*Task goal:*
For the material that follows, list every line containing the word "format".

*Provided records:*
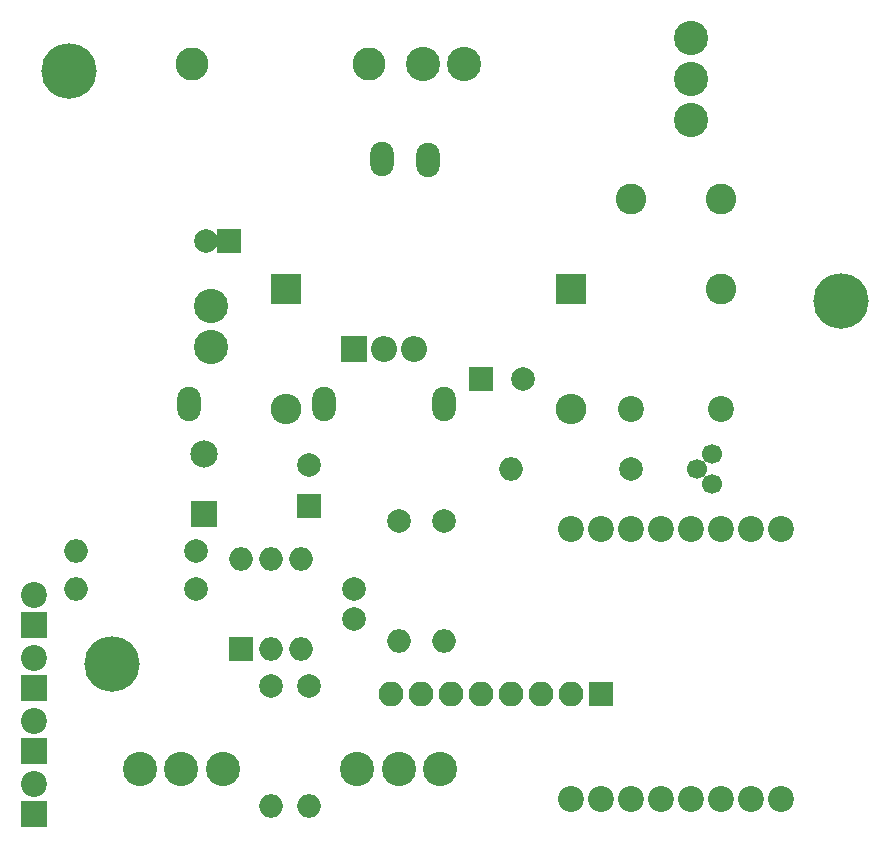
<source format=gbr>
G04 #@! TF.FileFunction,Soldermask,Bot*
%FSLAX46Y46*%
G04 Gerber Fmt 4.6, Leading zero omitted, Abs format (unit mm)*
G04 Created by KiCad (PCBNEW 4.0.7) date 02/09/18 10:32:30*
%MOMM*%
%LPD*%
G01*
G04 APERTURE LIST*
%ADD10C,0.100000*%
%ADD11O,2.000000X2.900000*%
%ADD12C,1.700000*%
%ADD13C,2.200000*%
%ADD14C,2.800000*%
%ADD15C,2.000000*%
%ADD16O,2.000000X2.000000*%
%ADD17R,2.100000X2.100000*%
%ADD18O,2.100000X2.100000*%
%ADD19C,2.900000*%
%ADD20C,2.600000*%
%ADD21R,2.200000X2.200000*%
%ADD22O,2.200000X2.200000*%
%ADD23R,2.000000X2.000000*%
%ADD24R,2.600000X2.600000*%
%ADD25O,2.600000X2.600000*%
%ADD26R,2.305000X2.305000*%
%ADD27C,2.305000*%
%ADD28C,4.700000*%
G04 APERTURE END LIST*
D10*
D11*
X221595000Y-75445000D03*
X217695000Y-75345000D03*
X201295000Y-96105000D03*
X212725000Y-96105000D03*
X222885000Y-96105000D03*
D12*
X244348000Y-101600000D03*
X245618000Y-100330000D03*
X245618000Y-102870000D03*
D13*
X233680000Y-129540000D03*
X236220000Y-129540000D03*
X238760000Y-129540000D03*
X241300000Y-129540000D03*
X243840000Y-129540000D03*
X246380000Y-129540000D03*
X248920000Y-129540000D03*
X251460000Y-129540000D03*
X251460000Y-106680000D03*
X248920000Y-106680000D03*
X246380000Y-106680000D03*
X243840000Y-106680000D03*
X241300000Y-106680000D03*
X238760000Y-106680000D03*
X236220000Y-106680000D03*
X233680000Y-106680000D03*
D14*
X216535000Y-67310000D03*
X201535000Y-67310000D03*
D15*
X222885000Y-106045000D03*
D16*
X222885000Y-116205000D03*
D17*
X236220000Y-120650000D03*
D18*
X233680000Y-120650000D03*
X231140000Y-120650000D03*
X228600000Y-120650000D03*
X226060000Y-120650000D03*
X223520000Y-120650000D03*
X220980000Y-120650000D03*
X218440000Y-120650000D03*
D19*
X224635000Y-67310000D03*
X221135000Y-67310000D03*
D13*
X246380000Y-96520000D03*
X238760000Y-96520000D03*
D20*
X246380000Y-86360000D03*
X246380000Y-78740000D03*
X238760000Y-78740000D03*
D21*
X215265000Y-91440000D03*
D22*
X217805000Y-91440000D03*
X220345000Y-91440000D03*
D23*
X226060000Y-93980000D03*
D15*
X229560000Y-93980000D03*
D23*
X204724000Y-82296000D03*
D15*
X202724000Y-82296000D03*
D23*
X211455000Y-104775000D03*
D15*
X211455000Y-101275000D03*
X215265000Y-114300000D03*
X215265000Y-111800000D03*
D21*
X188214000Y-120142000D03*
D13*
X188214000Y-117602000D03*
D21*
X188214000Y-125476000D03*
D13*
X188214000Y-122936000D03*
D21*
X188214000Y-130810000D03*
D13*
X188214000Y-128270000D03*
D24*
X233680000Y-86360000D03*
D25*
X233680000Y-96520000D03*
D19*
X203200000Y-87785000D03*
X203200000Y-91285000D03*
X215575000Y-127000000D03*
X219075000Y-127000000D03*
X222575000Y-127000000D03*
X197160000Y-127000000D03*
X200660000Y-127000000D03*
X204160000Y-127000000D03*
X243840000Y-72080000D03*
X243840000Y-68580000D03*
X243840000Y-65080000D03*
D26*
X202565000Y-105410000D03*
D27*
X202565000Y-100330000D03*
D15*
X201930000Y-108585000D03*
D16*
X191770000Y-108585000D03*
D15*
X201930000Y-111760000D03*
D16*
X191770000Y-111760000D03*
D15*
X219075000Y-106045000D03*
D16*
X219075000Y-116205000D03*
D15*
X238760000Y-101600000D03*
D16*
X228600000Y-101600000D03*
D15*
X208280000Y-120015000D03*
D16*
X208280000Y-130175000D03*
D15*
X211455000Y-120015000D03*
D16*
X211455000Y-130175000D03*
D23*
X205740000Y-116840000D03*
D16*
X210820000Y-109220000D03*
X208280000Y-116840000D03*
X208280000Y-109220000D03*
X210820000Y-116840000D03*
X205740000Y-109220000D03*
D21*
X188214000Y-114808000D03*
D13*
X188214000Y-112268000D03*
D24*
X209550000Y-86360000D03*
D25*
X209550000Y-96520000D03*
D28*
X194818000Y-118110000D03*
X191135000Y-67945000D03*
X256540000Y-87376000D03*
M02*

</source>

*Written reply:*
<source format=gbr>
G04 Gerber Fmt 4.6, Leading zero omitted, Abs format (unit mm)*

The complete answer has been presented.